Il “Cubo nero” dell’Asl di Napoli contro la violenza di genere. Martedì 2 dicembre è stato realizzato in Piazza Municipio un significativo evento, organizzato dall’Asl Napoli 1 Centro, a favore della sensibilizzazione sul tema della violenza di genere. Il giorno fissato per tale iniziativa era inizialmente lo scorso 25 novembre, in occasione della giornata Internazionale per l’eliminazione della violenza contro le donne, ma a causa delle negative condizioni meteorologiche, il tutto è stato rimandato alla settimana successiva.
Si è trattato di un vero e proprio percorso multisensoriale costruito all’interno di un cubo nero, contenente un labirinto. La scelta del colore non è stata causale, ma voluta per suggerire lo stato d’animo delle vittime di questa terribile violenza, donne costrette a vivere sommerse da paure, ansia, pressione fisica e psicologica.

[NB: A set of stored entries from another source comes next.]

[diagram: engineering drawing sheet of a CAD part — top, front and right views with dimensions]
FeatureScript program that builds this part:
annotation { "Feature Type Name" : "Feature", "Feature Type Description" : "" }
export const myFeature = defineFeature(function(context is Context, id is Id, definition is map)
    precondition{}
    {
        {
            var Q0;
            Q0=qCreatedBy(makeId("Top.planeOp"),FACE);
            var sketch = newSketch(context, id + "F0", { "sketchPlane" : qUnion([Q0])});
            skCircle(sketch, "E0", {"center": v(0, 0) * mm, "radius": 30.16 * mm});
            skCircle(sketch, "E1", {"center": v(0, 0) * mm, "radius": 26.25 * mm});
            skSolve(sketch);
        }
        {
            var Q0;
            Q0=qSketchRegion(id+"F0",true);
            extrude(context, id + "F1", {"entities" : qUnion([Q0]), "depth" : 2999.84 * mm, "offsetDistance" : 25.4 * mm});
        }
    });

In fondo al labirinto, però, verso l’uscita, è stata posta una porta rosa che si contrappone al nero dell’intera struttura e che è simbolo di libertà che si scontra con il buio. Il viaggio tra gli spazi del cubo è stato caratterizzato da scritte, realizzate con pennarelli info grafici, che mostravano numeri e dati estremamente allarmanti. Tante sono le testimonianze riportate, storie di un dolore che segna irrimediabilmente chi lo prova. Ad accompagnare questi elementi visivi, c’erano componenti sonore che rimandavano a tensione e angoscia, ma anche suoni che manifestavano sfumature positive e la forza che si conquista quando si esce da un incubo che fa male. Lungo il cammino risultava, quindi, inevitabile provare sensazioni contrastanti e sentire il bisogno di mettere la parola fine ad un fenomeno che segna l’Italia in ogni sua regione. Una volta terminata questa suggestiva esperienza e varcata la porta rosa della fiducia, ad attendere le persone vi era uno spazio luminoso, una metafora di luce e rinascita. In quel punto operatori e volontari avevano il compito di divulgare informazioni necessarie. Hanno spiegato con estrema cura e attenzione quali sono i Percorsi Rosa dedicati a chi, nonostante le difficoltà e la grande sofferenza, desidera uscire da una profonda condizione di soprusi. Tali percorsi sono attivi nei reparti di pronto soccorso aziendali dell’Ospedale del Mare, i Presidi Ospedalieri dei Pellegrini e San Paolo. Non sono mancate, inoltre, informazioni anche in merito ai servizi socio-sanitari presenti sul territorio e a numerosi altri percorsi destinati all’estenuante lotta contro la violenza di genere.
È bello vedere quanto sia forte la voglia di combattere contro una forma di prevaricazione subdola e spietata. È importante, infatti, constatare quanto l’ASL Napoli 1 Centro sia fortemente schierato a sostegno della libertà, coinvolgendo attivamente una città che ha, purtroppo, subito molte ferite. La direttrice sanitaria Maria Corvino ha ribadito quanto sia centrale per il loro lavoro garantire protezione e sicurezza alle tante vittime. Bisogna sradicare la violenza dalle radici, educare e rieducare, donare speranza a chi non ne ha più. Eventi come questo dimostrano quanto la vita prevalga sulla violenza di chi intende annientarla.